Every record must come back unchanged, apart from the pictures, which are dropped.

Record extracts >>
================

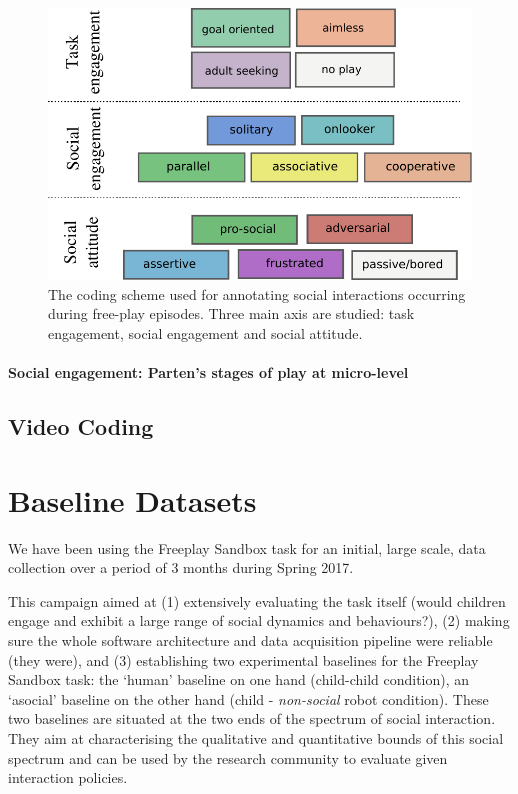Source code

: \documentclass[sigconf]{acmart}
\begin{document}
\begin{figure}
    \centering
    \includegraphics[width=\columnwidth]{coding-scheme}
    \caption{The coding scheme used for annotating social interactions occurring
    during free-play episodes. Three main axis are studied: task engagement,
    social engagement and social attitude.}
    \label{fig|coding-scheme}
\end{figure}

\paragraph{Social engagement: Parten's stages of play at micro-level}

\subsection{Video Coding}



\section{Baseline Datasets}
\label{sec:dataset}

We have been using the Freeplay Sandbox task for an initial, large scale, data
collection over a period of 3 months during Spring 2017.

This campaign aimed at (1) extensively evaluating the task itself (would
children engage and exhibit a large range of social dynamics and behaviours?),
(2) making sure the whole software architecture and data acquisition pipeline
were reliable (they were), and (3) establishing two experimental baselines for
the Freeplay Sandbox task: the `human' baseline on one hand (child-child
condition), an `asocial' baseline on the other hand (child - \emph{non-social}
robot condition). These two baselines are situated at the two ends of the
spectrum of social interaction. They aim at characterising the qualitative and
quantitative bounds of this social spectrum and can be used by the research
community to evaluate given interaction policies.
\end{document}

================

Solution below >>
Source code

: \documentclass[sigconf]{acmart}
\begin{document}
\begin{figure}
    \centering
    \includegraphics[width=\columnwidth]{coding-scheme}
    \caption{The coding scheme used for annotating social interactions occurring
    during free-play episodes. Three main axis are studied: task engagement,
    social engagement and social attitude.}
    \label{fig|coding-scheme}
\end{figure}

\paragraph{Social engagement: Parten's stages of play at micro-level}

\subsection{Video Coding}



\section{Baseline Datasets}
\label{sec:dataset}

We have been using the Freeplay Sandbox task for an initial, large scale, data
collection over a period of 3 months during Spring 2017.

This campaign aimed at (1) extensively evaluating the task itself (would
children engage and exhibit a large range of social dynamics and behaviours?),
(2) making sure the whole software architecture and data acquisition pipeline
were reliable (they were), and (3) establishing two experimental baselines for
the Freeplay Sandbox task: the `human' baseline on one hand (child-child
condition), an `asocial' baseline on the other hand (child - \emph{non-social}
robot condition). These two baselines are situated at the two ends of the
spectrum of social interaction. They aim at characterising the qualitative and
quantitative bounds of this social spectrum and can be used by the research
community to evaluate given interaction policies.
\end{document}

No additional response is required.